What you need to know:
Did you know there is so much you cannot do without an access road on your land? Fred Nyanzi, a physical planner at Buganda Land Board, explains why it is important to have an access road and what to do if you find yourself without an access road.
If you have ever searched for land to buy, chances are that you have come across adverts that mention road access.
Unfortunately, very few people pay attention to this and not many understand the importance of road access in land acquisition.
While a large piece of land, especially for agricultural purposes, may not necessarily require clearly defined access roads, in the vast majority of cases, especially for residential purposes, you will want to buy a plot of land that has road access.
What is an access road?
An access road is a type of pathway providing a means of entry into a property from the main road. This access may be in the form of deeded access, or un-deeded access.
Deeded access is when a written agreement with adjoining landowners allows you to traverse the road to your own land. In most cases, this agreement has to be signed by all parties and resultantly noted on their titles for legal purposes as a right of way. Land that has deeded access is not a problem for potential buyers.
Many people believe an access road is automatically provided to every piece of land, but this cannot be farther from the truth. Many properties are do not have access roads and they are technically classified as landlocked. If you have a landlocked property, it means that you have to gain access to your land from someone else by crossing over their property line. This happens depending on the willingness of that other person to allow you use their property to gain access to yours.
If you find yourself in such a scenario, it means many things, which include:
You cannot legally subdivide your land, which means you will not be able to legally develop your land because the local government will not approve a plan without an access road.
Land management organisations such as Buganda Land Board will limit transactions on your property, mainly because of the two points above.
Lenders are less likely to provide you with capital to develop the land or invest to grow your business. Utility companies (water and electricity) will not be able to connect your property to their networks.
Because of the above encumbrances, your land can hardly be sold to anyone other than your neighbour, at which point, the value would reduce by more than half the value of surrounding land.
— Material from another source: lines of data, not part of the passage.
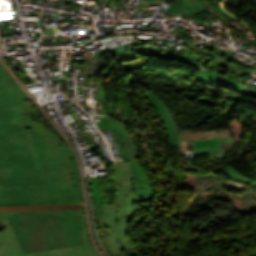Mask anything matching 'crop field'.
Returning a JSON list of instances; mask_svg holds the SVG:
<instances>
[{
  "label": "crop field",
  "mask_w": 256,
  "mask_h": 256,
  "mask_svg": "<svg viewBox=\"0 0 256 256\" xmlns=\"http://www.w3.org/2000/svg\"><path fill=\"white\" fill-rule=\"evenodd\" d=\"M134 191H142V202L156 199L150 180L137 161H130Z\"/></svg>",
  "instance_id": "e52e79f7"
},
{
  "label": "crop field",
  "mask_w": 256,
  "mask_h": 256,
  "mask_svg": "<svg viewBox=\"0 0 256 256\" xmlns=\"http://www.w3.org/2000/svg\"><path fill=\"white\" fill-rule=\"evenodd\" d=\"M98 90H99V97H100V101H101V106H102L103 113H104V115H107V114L105 113V109H104V106H103V103H107V101H106L105 88H100V87H98Z\"/></svg>",
  "instance_id": "5142ce71"
},
{
  "label": "crop field",
  "mask_w": 256,
  "mask_h": 256,
  "mask_svg": "<svg viewBox=\"0 0 256 256\" xmlns=\"http://www.w3.org/2000/svg\"><path fill=\"white\" fill-rule=\"evenodd\" d=\"M161 0H155L154 2L150 1H141L139 4L148 5V3H160Z\"/></svg>",
  "instance_id": "733c2abd"
},
{
  "label": "crop field",
  "mask_w": 256,
  "mask_h": 256,
  "mask_svg": "<svg viewBox=\"0 0 256 256\" xmlns=\"http://www.w3.org/2000/svg\"><path fill=\"white\" fill-rule=\"evenodd\" d=\"M113 256H126V255L123 252H120V253L114 254Z\"/></svg>",
  "instance_id": "bc2a9ffb"
},
{
  "label": "crop field",
  "mask_w": 256,
  "mask_h": 256,
  "mask_svg": "<svg viewBox=\"0 0 256 256\" xmlns=\"http://www.w3.org/2000/svg\"><path fill=\"white\" fill-rule=\"evenodd\" d=\"M182 146H185V145H190L192 144L191 141H186V142H181Z\"/></svg>",
  "instance_id": "4a817a6b"
},
{
  "label": "crop field",
  "mask_w": 256,
  "mask_h": 256,
  "mask_svg": "<svg viewBox=\"0 0 256 256\" xmlns=\"http://www.w3.org/2000/svg\"><path fill=\"white\" fill-rule=\"evenodd\" d=\"M233 141L232 137L212 138L192 141L193 145L185 146V151L192 150L194 156L210 153L211 161L216 160L223 154L218 145Z\"/></svg>",
  "instance_id": "dd49c442"
},
{
  "label": "crop field",
  "mask_w": 256,
  "mask_h": 256,
  "mask_svg": "<svg viewBox=\"0 0 256 256\" xmlns=\"http://www.w3.org/2000/svg\"><path fill=\"white\" fill-rule=\"evenodd\" d=\"M104 106H105V109H106V112L108 115L113 116V117H116V115H118V112L116 110V107L114 106V103L104 104Z\"/></svg>",
  "instance_id": "cbeb9de0"
},
{
  "label": "crop field",
  "mask_w": 256,
  "mask_h": 256,
  "mask_svg": "<svg viewBox=\"0 0 256 256\" xmlns=\"http://www.w3.org/2000/svg\"><path fill=\"white\" fill-rule=\"evenodd\" d=\"M35 108L0 65V203L81 198L60 137L30 140L22 111Z\"/></svg>",
  "instance_id": "8a807250"
},
{
  "label": "crop field",
  "mask_w": 256,
  "mask_h": 256,
  "mask_svg": "<svg viewBox=\"0 0 256 256\" xmlns=\"http://www.w3.org/2000/svg\"><path fill=\"white\" fill-rule=\"evenodd\" d=\"M213 62H215V63H217V64H219V65H221V66H225V64L227 63L225 60H224V58H222V57H220V56H218L217 58H215L214 60H212Z\"/></svg>",
  "instance_id": "d9b57169"
},
{
  "label": "crop field",
  "mask_w": 256,
  "mask_h": 256,
  "mask_svg": "<svg viewBox=\"0 0 256 256\" xmlns=\"http://www.w3.org/2000/svg\"><path fill=\"white\" fill-rule=\"evenodd\" d=\"M228 177L234 178L236 180L242 181L245 184L251 185L254 182L248 180L246 177H244L241 173L233 169L232 167L228 166L223 169H221Z\"/></svg>",
  "instance_id": "d1516ede"
},
{
  "label": "crop field",
  "mask_w": 256,
  "mask_h": 256,
  "mask_svg": "<svg viewBox=\"0 0 256 256\" xmlns=\"http://www.w3.org/2000/svg\"><path fill=\"white\" fill-rule=\"evenodd\" d=\"M118 192H115L117 205L94 206L100 228H108L105 242L112 254L134 248L128 236V224L135 211V203L141 202V192H122L119 176H115Z\"/></svg>",
  "instance_id": "34b2d1b8"
},
{
  "label": "crop field",
  "mask_w": 256,
  "mask_h": 256,
  "mask_svg": "<svg viewBox=\"0 0 256 256\" xmlns=\"http://www.w3.org/2000/svg\"><path fill=\"white\" fill-rule=\"evenodd\" d=\"M37 212L83 217L85 222V236L87 245L23 254L6 218V216L17 212H0V223H4L6 226V228L0 232V256H98L89 238L84 216L77 215L75 210H47Z\"/></svg>",
  "instance_id": "412701ff"
},
{
  "label": "crop field",
  "mask_w": 256,
  "mask_h": 256,
  "mask_svg": "<svg viewBox=\"0 0 256 256\" xmlns=\"http://www.w3.org/2000/svg\"><path fill=\"white\" fill-rule=\"evenodd\" d=\"M100 118L102 122H99L98 125L102 131L113 129L123 161L139 159L130 131L110 117Z\"/></svg>",
  "instance_id": "f4fd0767"
},
{
  "label": "crop field",
  "mask_w": 256,
  "mask_h": 256,
  "mask_svg": "<svg viewBox=\"0 0 256 256\" xmlns=\"http://www.w3.org/2000/svg\"><path fill=\"white\" fill-rule=\"evenodd\" d=\"M82 203L81 199L72 200H49V201H33V202H17V203H1L0 206L11 205H43V204H76Z\"/></svg>",
  "instance_id": "3316defc"
},
{
  "label": "crop field",
  "mask_w": 256,
  "mask_h": 256,
  "mask_svg": "<svg viewBox=\"0 0 256 256\" xmlns=\"http://www.w3.org/2000/svg\"><path fill=\"white\" fill-rule=\"evenodd\" d=\"M94 205H104L97 177H89Z\"/></svg>",
  "instance_id": "28ad6ade"
},
{
  "label": "crop field",
  "mask_w": 256,
  "mask_h": 256,
  "mask_svg": "<svg viewBox=\"0 0 256 256\" xmlns=\"http://www.w3.org/2000/svg\"><path fill=\"white\" fill-rule=\"evenodd\" d=\"M82 204L76 205H43V206H11L0 207V211H25V210H47V209H80Z\"/></svg>",
  "instance_id": "5a996713"
},
{
  "label": "crop field",
  "mask_w": 256,
  "mask_h": 256,
  "mask_svg": "<svg viewBox=\"0 0 256 256\" xmlns=\"http://www.w3.org/2000/svg\"><path fill=\"white\" fill-rule=\"evenodd\" d=\"M207 64H208V65H207V66L204 65V67H206V68H208V69H210V70H212V71H214V72L220 74L218 71L222 68L221 66H219V65H217V64H215V63H213V62H211V61L208 62ZM222 76H223L224 78L232 79V80H234V81H236V82H238V83H240V82L245 83V82L242 81V80H239V81H238L237 78L232 77V76L223 75V74H222Z\"/></svg>",
  "instance_id": "22f410ed"
},
{
  "label": "crop field",
  "mask_w": 256,
  "mask_h": 256,
  "mask_svg": "<svg viewBox=\"0 0 256 256\" xmlns=\"http://www.w3.org/2000/svg\"><path fill=\"white\" fill-rule=\"evenodd\" d=\"M7 218L24 253L84 244L79 218L37 212Z\"/></svg>",
  "instance_id": "ac0d7876"
},
{
  "label": "crop field",
  "mask_w": 256,
  "mask_h": 256,
  "mask_svg": "<svg viewBox=\"0 0 256 256\" xmlns=\"http://www.w3.org/2000/svg\"><path fill=\"white\" fill-rule=\"evenodd\" d=\"M246 87H248V88H250V89H252L253 90V88H256V86H254V85H249V84H246ZM245 87V88H246Z\"/></svg>",
  "instance_id": "214f88e0"
},
{
  "label": "crop field",
  "mask_w": 256,
  "mask_h": 256,
  "mask_svg": "<svg viewBox=\"0 0 256 256\" xmlns=\"http://www.w3.org/2000/svg\"><path fill=\"white\" fill-rule=\"evenodd\" d=\"M114 167V173L115 175H120L121 179V185L123 191H133V185L131 181L130 174L131 169L128 162H117V163H112Z\"/></svg>",
  "instance_id": "d8731c3e"
}]
</instances>
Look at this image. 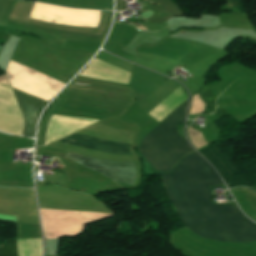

When you find yourself without an access road, it is common for a neighbour, through a gentleman’s agreement, to let you access your land through their land, otherwise known as un-deeded access. Such arrangements (gentleman’s agreements) carry risks. For instance, if your neighbour dies, sells their property, or simply changes their mind over a misunderstanding, you may lose this access. In unfortunate cases, your neighbour may legally refuse to grant you permission (deeded or un-deeded) through their property. Because access is very important, in some countries it is illegal for a person to landlock their neighbour.
When neighbour denies access
In Uganda’s situation, in cases where a neighbour refuses, through negotiations, to provide access, you can apply to a land tribunal with jurisdiction in your area, using the Access to Roads Act 1969 for leave to construct a road through your neighbour’s property.
The land tribunal may do the following:
Grant an access road of not more than six metres wide; require you to compensate the uncooperative neighbour; or require the district survey office to register the order on your neighbour’s title within three months (at a fee).
It may also allow you to install utilities (power, and water) on the road; require the neighbour to allow you and all your people to use the road; and/or require you to maintain it. If you find yourself in a landlocked situation, lawyers and planners at Buganda Land Board are available to help you go through the process above.